In this way, position from coast on ferry route was translated into distance from bird observation station. Distances obtained were pooled into distance intervals of 500 m and were truncated at 3,000 m. This conversion could be done, because field evidence shows that the majority of seabirds maintain an east–west direction (either E–W or W–E) when crossing the Strait, thus crossing the NE–SW part of the ferry transect at an angle of about 10–20°. The vast majority of the tracks recorded in the Tarifa Island by the radar followed the same E–W or W–E direction (Mateos 2009). Also, the birds/flocks visually observed from the Tarifa Island throughout the Migres Marinas program followed E–W directions. There are no indications of birds maintaining their off-shore distances and following the NE–SW direction of the coastline to the E of Tarifa. Obviously, birds/flocks approaching the reference point from E or W while flying further north than the latitude of the Isla de Tarifa have to redirect their flight course slightly southward to avoid flights across land. Our suspicion is that they use the Tarifa island as a geographical reference point, while taking up their previous E–W or W–E course after passage.

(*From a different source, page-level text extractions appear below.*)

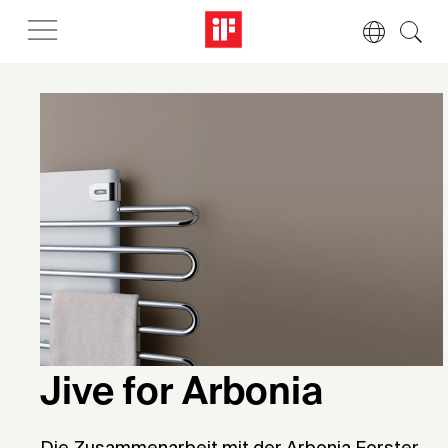
Jive for Arbonia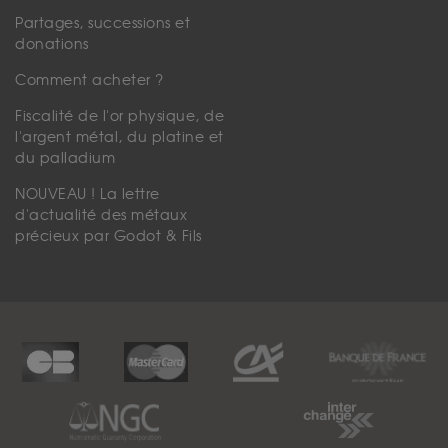
Partages, successions et
donations
Comment acheter ?
Fiscalité de l'or physique, de
l'argent métal, du platine et
du palladium
NOUVEAU ! La lettre
d'actualité des métaux
précieux par Godot & Fils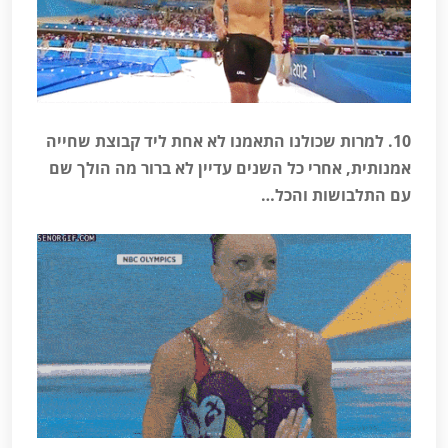
10. למרות שכולנו התאמנו לא אחת ליד קבוצת שחייה
אמנותית, אחרי כל השנים עדיין לא ברור מה הולך שם
עם התלבושות והכל…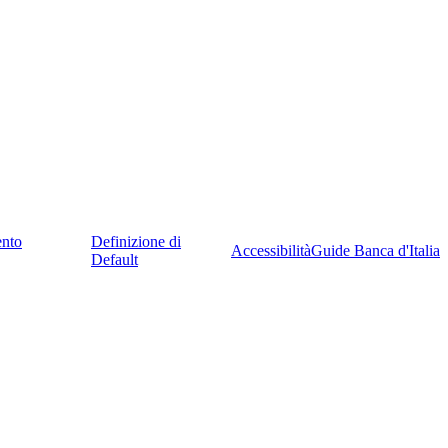
ento
Definizione di
Accessibilità
Guide Banca d'Italia
Default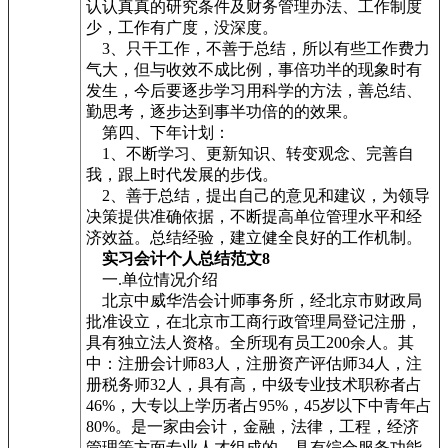
认认真真的研究条件及财务管理办法、工作制度
少，工作有广度，没深度。
3、只干工作，不善于总结，所以有些工作费力
气大，但与收效不成比例，事倍功半的现象时有
发生，今后要逐步学习用科学的方法，善总结、
勤思考，逐步达到事半功倍的的效果。
第四、下年计划：
1、不断学习、更新知识、转变观念、完善自
我，跟上时代发展的步伐。
2、善于总结，提出自己的意见和建议，为领导
决策提供准确依据，不断提高单位管理水平和经
济效益。总结经验，建立健全良好的工作机制。
实习会计个人总结范文8
一.单位情况介绍
北京中威华浩会计师事务所，经北京市财政局
批准设立，在北京市工商行政管理局登记注册，
具有独立法人资格。全所现有员工200余人。其
中：注册会计师83人，注册资产评估师34人，注
册税务师32人，具有高，中级专业技术职称者占
46%，大专以上学历者占95%，45岁以下中青年占
80%。是一家由会计，金融，法律，工程，经济
管理等方面专业人才组成的，具有综合服务功能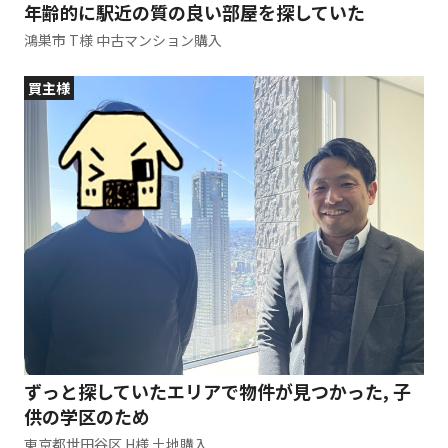
年齢的に駅近の質の良い部屋を探していた
鴻巣市 T様 中古マンション購入
買主様
ずっと探していたエリアで物件が見つかった, 子
供の学区のため
東京都世田谷区 H様 土地購入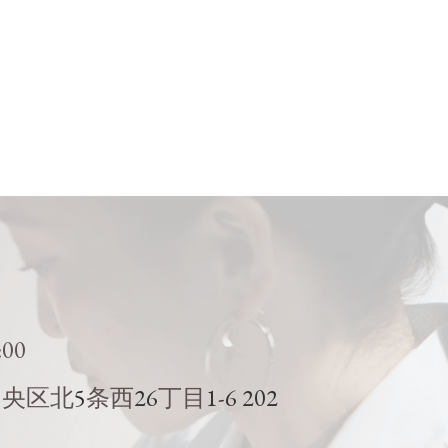
:00
5
26
1-6 202
中央区北
条西
丁目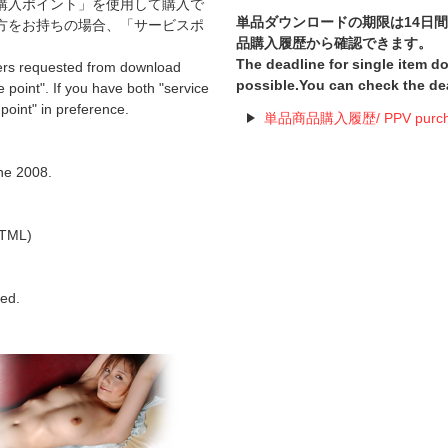
購入ポイント」を使用して購入で
単品ダウンロードの期限は14日
方をお持ちの場合、「サービスポ
品購入履歴から確認できます。
The deadline for single item 
ers requested from download
possible.You can check the de
 point". If you have both "service
 point" in preference.
単品商品購入履歴/ PPV purchas
。
une 2008.
TML)
hed.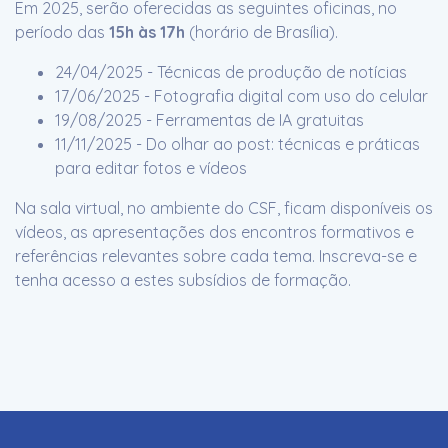
Em 2025, serão oferecidas as seguintes oficinas, no
período das
15h às 17h
(horário de Brasília).
24/04/2025 - Técnicas de produção de notícias
17/06/2025 - Fotografia digital com uso do celular
19/08/2025 - Ferramentas de IA gratuitas
11/11/2025 - Do olhar ao post: técnicas e práticas
para editar fotos e vídeos
Na sala virtual, no ambiente do CSF, ficam disponíveis os
vídeos, as apresentações dos encontros formativos e
referências relevantes sobre cada tema. Inscreva-se e
tenha acesso a estes subsídios de formação.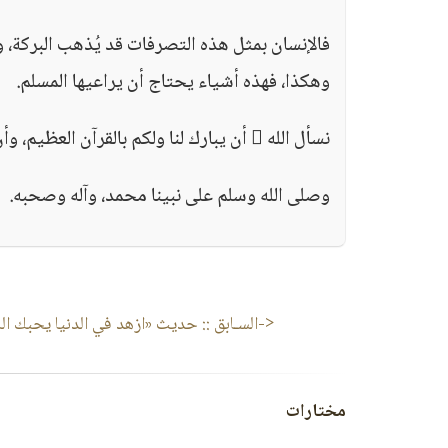
فالإنسان بمثل هذه التصرفات قد يُذهب البركة،
وهكذا، فهذه أشياء يحتاج أن يراعيها المسلم.
نسأل الله  أن يبارك لنا ولكم بالقرآن العظيم، وأن يبارك لنا ولكم فيما أعطانا.
وصلى الله وسلم على نبينا محمد، وآله وصحبه.
<-السـابق ::
حديث «ازهد في الدنيا يحبك الله
مختارات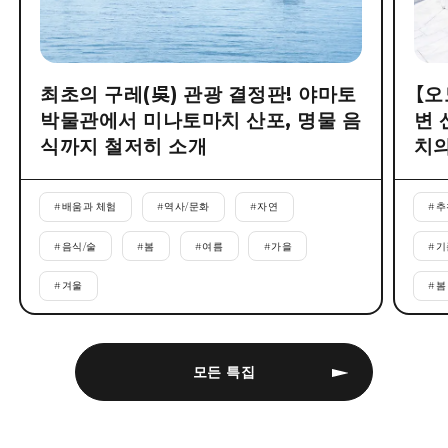
최초의 구레(吳) 관광 결정판! 야마토
【오
박물관에서 미나토마치 산포, 명물 음
변 
식까지 철저히 소개
치의
#
배움과 체험
#
역사/문화
#
자연
#
추
#
음식/술
#
봄
#
여름
#
가을
#
기
#
겨울
#
봄
모든 특집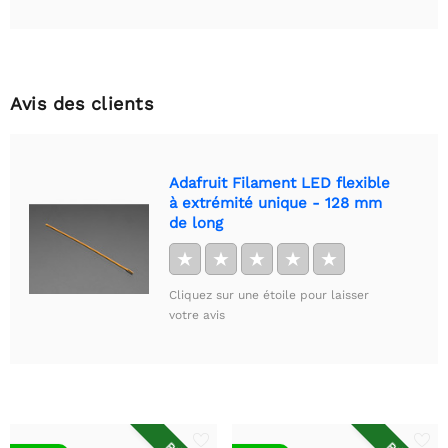
Avis des clients
Adafruit Filament LED flexible
à extrémité unique - 128 mm
de long
★
★
★
★
★
Cliquez sur une étoile pour laisser
votre avis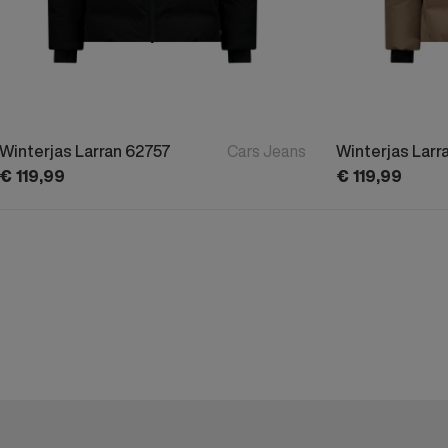
Winterjas Larran 62757
Cars Jeans
Winterjas Larr
€
119,
99
€
119,
99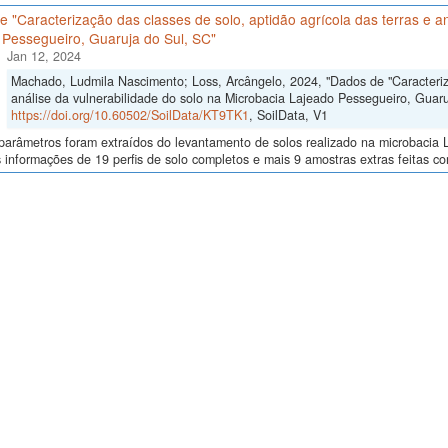
 "Caracterização das classes de solo, aptidão agrícola das terras e an
 Pessegueiro, Guaruja do Sul, SC"
Jan 12, 2024
Machado, Ludmila Nascimento; Loss, Arcângelo, 2024, "Dados de "Caracteriza
análise da vulnerabilidade do solo na Microbacia Lajeado Pessegueiro, Guaru
https://doi.org/10.60502/SoilData/KT9TK1
, SoilData, V1
arâmetros foram extraídos do levantamento de solos realizado na microbacia L
 informações de 19 perfis de solo completos e mais 9 amostras extras feitas co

For the comparison of land-bound observations and ship transects, we included the total number of birds spotted within each interval both from land and from ship, standardising the numbers with the available observation time per distance interval. The number of birds per interval, standardised by the observation time in that interval and given as a percentage of the standardised total within the N–S distance of 3,000 m from the reference point were compared between land and ship surveys by using χ ² test.

To determine whether the probability to detect birds further away from Tarifa decreases with increasing wind in the Strait of Gibraltar, by using Distance Sampling procedure (as explained in “Methods” section) all ship transects were used, both those form Algeciras to Tangier and from Tangier to Algeciras during the whole year (46 trips from Algeciras to Tangier and 46 from Tangier to Algeciras).